■ **INSTRUCTIONS TO FOLLOW**
In the entries below, find the lines with the word "recoloured" and copy them.

(Items listed in a dataset)
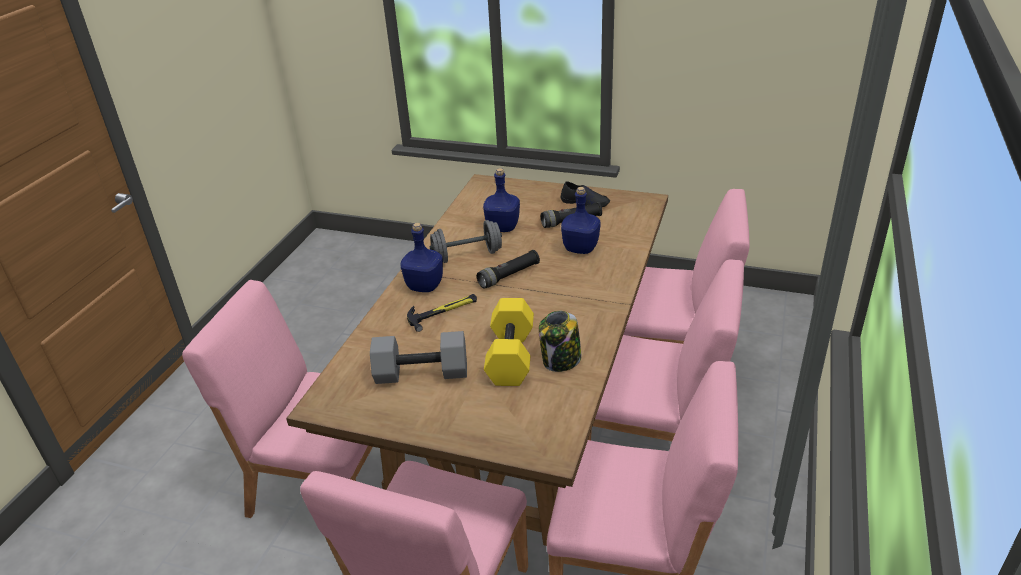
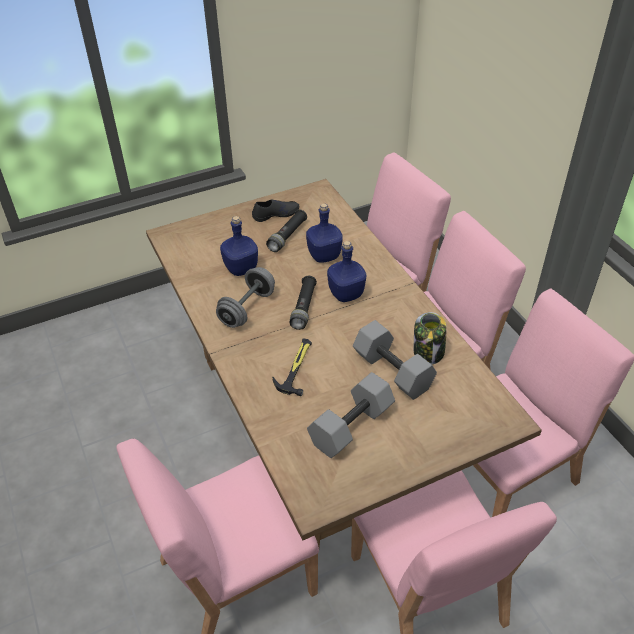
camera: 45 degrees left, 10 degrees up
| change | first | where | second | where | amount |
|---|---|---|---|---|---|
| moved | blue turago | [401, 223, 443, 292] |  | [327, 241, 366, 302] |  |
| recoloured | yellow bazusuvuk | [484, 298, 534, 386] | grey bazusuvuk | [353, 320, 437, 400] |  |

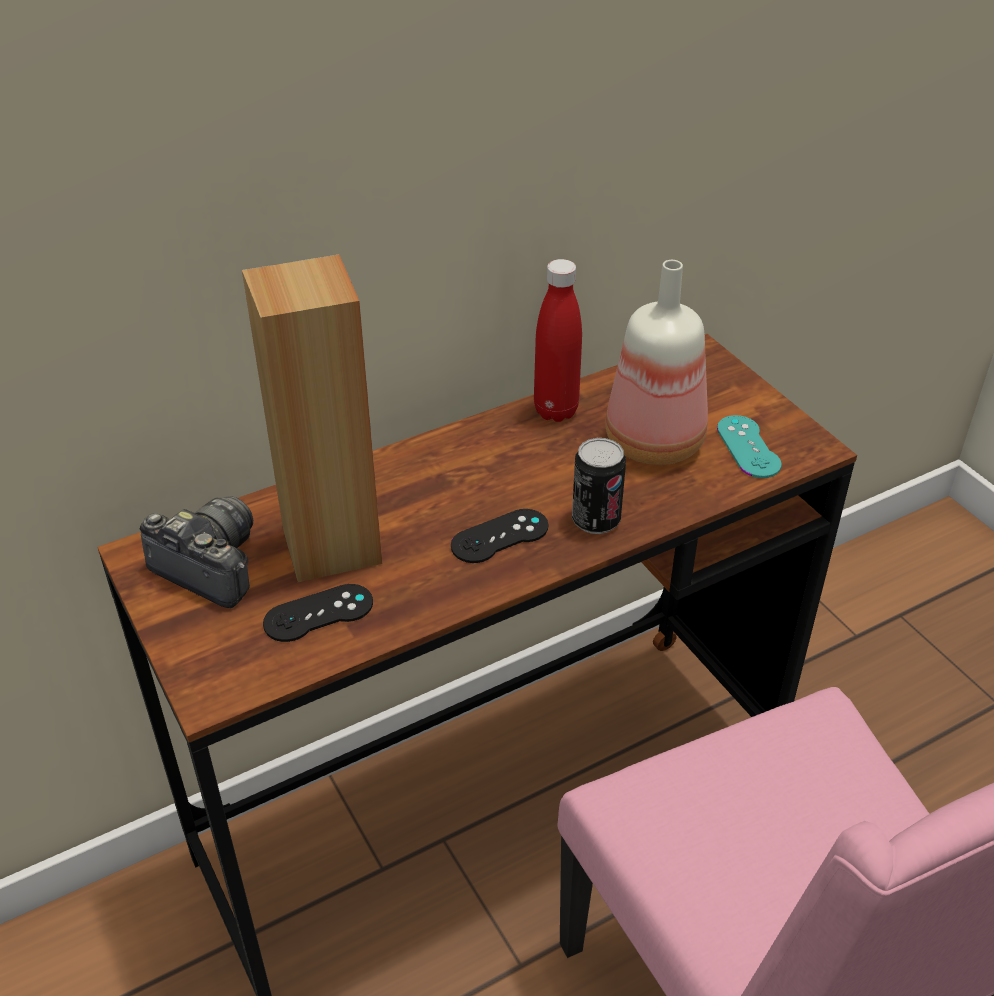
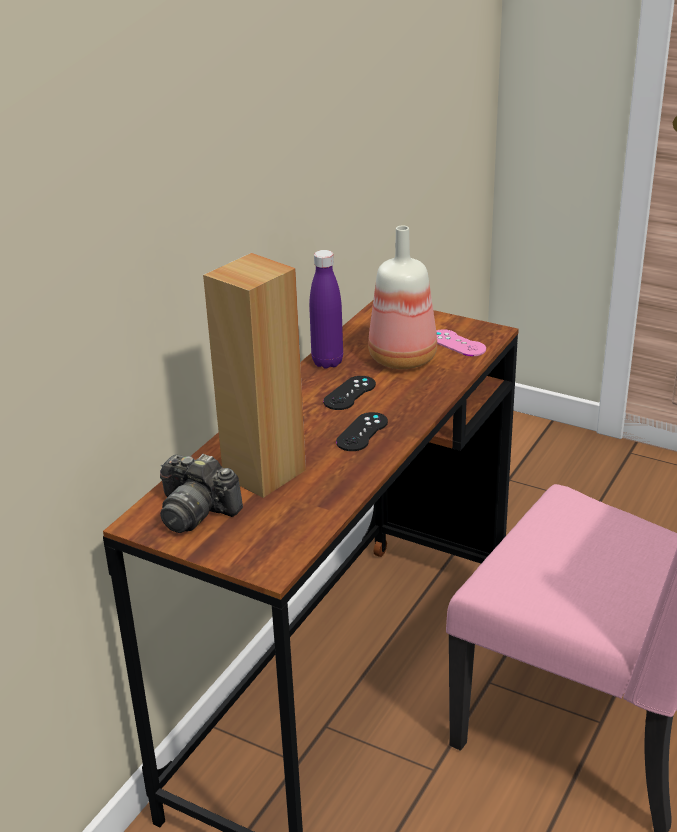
camera: 30 degrees left, 10 degrees down
| change | first | where | second | where | amount |
|---|---|---|---|---|---|
| turned | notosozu | [140, 496, 253, 608] |  | [160, 454, 243, 533] | 150 degrees counterclockwise |
| moved | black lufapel | [263, 584, 373, 642] |  | [323, 376, 376, 410] |  |
| recoloured | red turago | [534, 259, 582, 422] | purple turago | [309, 250, 343, 368] |  |
| removed | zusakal | [572, 438, 626, 534] |  |  |  |
| recoloured | turquoise lufapel | [717, 415, 782, 478] | pink lufapel | [436, 329, 486, 356] |  |

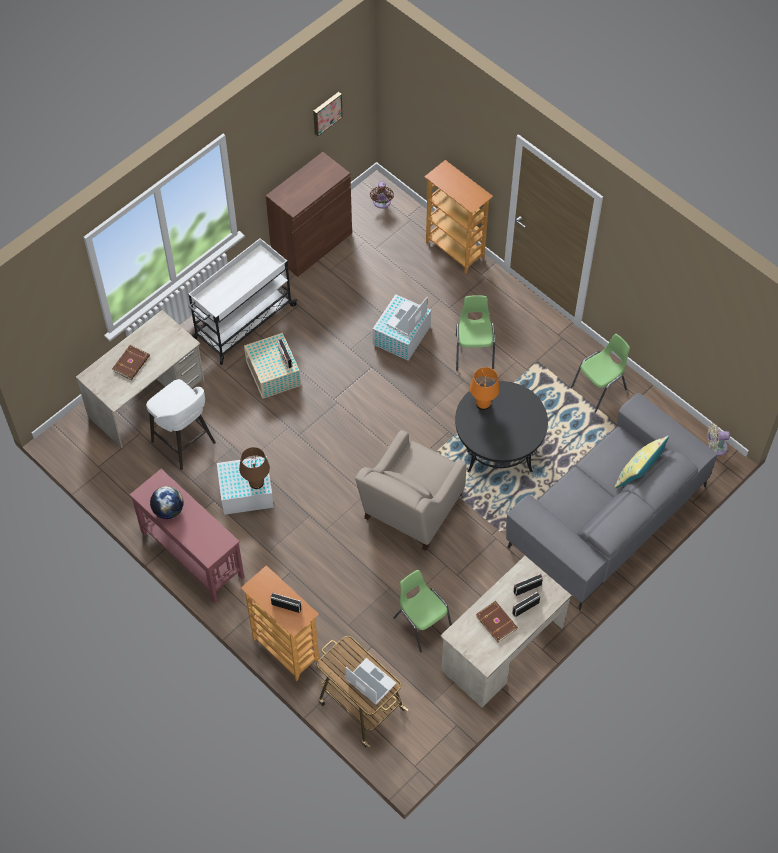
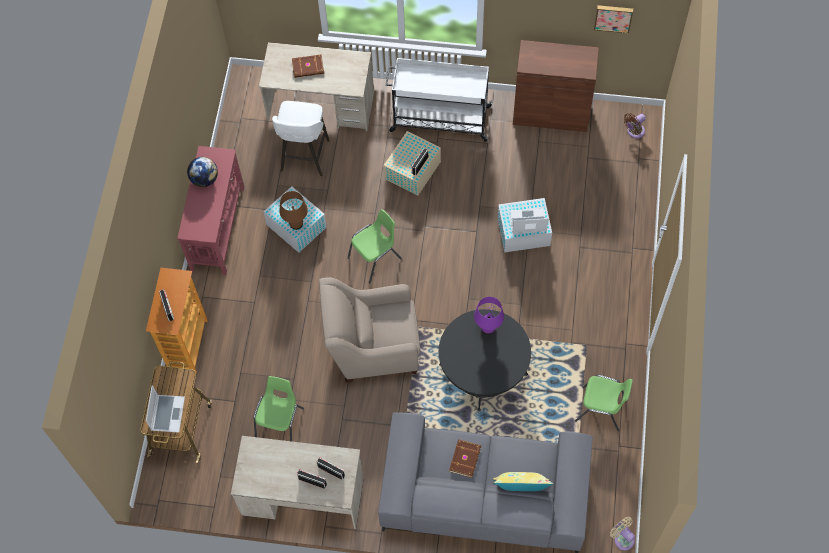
camera: 55 degrees right, 5 degrees up
| change | first | where | second | where | amount |
|---|---|---|---|---|---|
| removed | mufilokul | [424, 160, 493, 274] |  |  |  |
| moved | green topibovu | [456, 295, 495, 371] |  | [348, 209, 402, 283] |  |
| recoloured | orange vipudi | [470, 367, 500, 410] | purple vipudi | [474, 297, 504, 335] |  |
| moved | brown dinufon | [476, 601, 518, 642] |  | [449, 439, 481, 478] |  |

■ **WRITTEN ANSWER**
| recoloured | yellow bazusuvuk | [484, 298, 534, 386] | grey bazusuvuk | [353, 320, 437, 400] |  |
| recoloured | red turago | [534, 259, 582, 422] | purple turago | [309, 250, 343, 368] |  |
| recoloured | turquoise lufapel | [717, 415, 782, 478] | pink lufapel | [436, 329, 486, 356] |  |
| recoloured | orange vipudi | [470, 367, 500, 410] | purple vipudi | [474, 297, 504, 335] |  |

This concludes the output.